Putting one’s soul into a piece of writing is fine but chaos without any kind of control is just that: chaos. Writing needs to be a sort of controlled chaos, an artfully executed act of insanity. Before writing my novel, I wrote short stories as practice and I didn’t bother with outlines or treatments. I trusted my instincts to get me where I needed to go. However, I had read in a writing magazine about the usefulness of outlining and planning so I gave it a try on one of my short stories which actually serves as an extension of my novel’s universe, more on that later though. In any case, I found that, prior to what I had been doing, the outline served as something very helpful. I had shied away from outlines mostly because I was afraid that by making an outline, I would make the story feel artificial, that readers would read it and feel that I was not being spontaneous and I was somehow being dishonest. To the contrary, the outline proved to be extremely profitable for creativity and making what would have been a sprawling jumble into a coherent picture that I could work off of.
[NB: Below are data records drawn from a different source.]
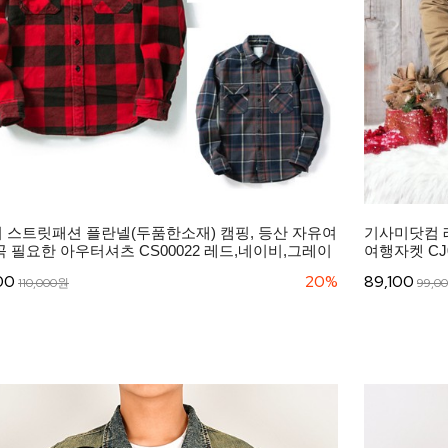
 스트릿패션 플란넬(두품한소재) 캠핑, 등산 자유여
기사미닷컴 
꼭 필요한 아우터셔츠 CS00022 레드,네이비,그레이
여행자켓 CJ
00
20%
89,100
110,000원
99,0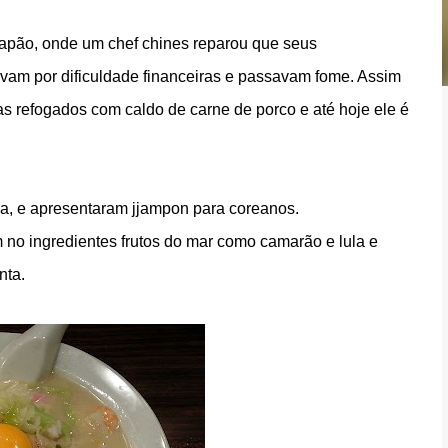
Japão, onde um chef chines reparou que seus
vam por dificuldade financeiras e passavam fome. Assim
as refogados com caldo de carne de porco e até hoje ele é
a, e apresentaram jjampon para coreanos.
 no ingredientes frutos do mar como camarão e lula e
enta.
Even doing just a treatment (a fairly short summary of major plot points and characters) of your idea, may help you develop new ideas at an incredible pace as you don’t have to worry about finding the right words, just the skeletal ideas you will build the meat of your novel around. However, I learned something else: don’t be afraid to stray from the outline. Like the first draft, the outline is raw material for you to work with and to act as a guide. However if something doesn’t work or you want to take your story in a new direction, try it. Keep experimenting till you find the path you want to walk down. Then again, some people may find that the outline is only a distraction and that just diving in and seeing what can be dug up is the way to go. If you’re one of these people and this works for you, then stick to it though if you’re undecided or haven’t given the outline method a try, do so and see what comes of it. Sometimes a lot may come, yet it’s no good if it gets lost which brings me to a bit of practical advise.
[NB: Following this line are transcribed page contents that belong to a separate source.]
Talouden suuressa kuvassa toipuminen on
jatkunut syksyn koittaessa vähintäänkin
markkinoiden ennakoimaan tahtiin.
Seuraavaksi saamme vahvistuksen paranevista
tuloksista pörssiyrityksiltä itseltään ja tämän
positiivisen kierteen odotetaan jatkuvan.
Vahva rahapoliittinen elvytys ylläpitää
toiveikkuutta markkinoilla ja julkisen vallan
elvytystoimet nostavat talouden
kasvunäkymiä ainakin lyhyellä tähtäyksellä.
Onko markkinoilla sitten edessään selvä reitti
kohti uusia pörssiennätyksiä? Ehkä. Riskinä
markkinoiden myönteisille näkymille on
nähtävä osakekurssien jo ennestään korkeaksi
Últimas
Back up your data. The short story I had made a draft for, and that explained part of the origins of the novel, was lost when my motherboard shorted out. It was complete and was awaiting revision when it was wiped out. I never thought that this could happen and so didn’t store a copy in a second location. All that work was lost. So learn to expect the unexpected and protect your work like it was your child, which isn’t far from the truth in a way. But in any case, if you’re using a computer, make back up copies on multiple devices. Thumb drives don’t cost that much you know. If you’re doing it the classical way, with a pen or typewriter, make photocopies and store them somewhere safe. You do not want to put weeks or months of work into something only to have a freak accident erase it all.
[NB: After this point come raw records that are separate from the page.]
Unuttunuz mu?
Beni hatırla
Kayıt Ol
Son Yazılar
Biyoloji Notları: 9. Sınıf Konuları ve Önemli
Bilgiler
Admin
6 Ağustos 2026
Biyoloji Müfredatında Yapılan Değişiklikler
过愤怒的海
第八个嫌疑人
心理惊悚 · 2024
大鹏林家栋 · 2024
These are just a few of the ideas I had about the craft of writing coming into it and what I found when I actually got down to work. I’m sure there are more preconceived notions out there and if there are, leave a post. Let’s see how many we can come up with. But the most important thing is that this is a learning process and the more you do it, the more you will come to appreciate writing as something both difficult and sometimes brutal, yet nuanced and uplifting. No matter what, if you want to write, go for it and don’t stop till you’ve put that last word down.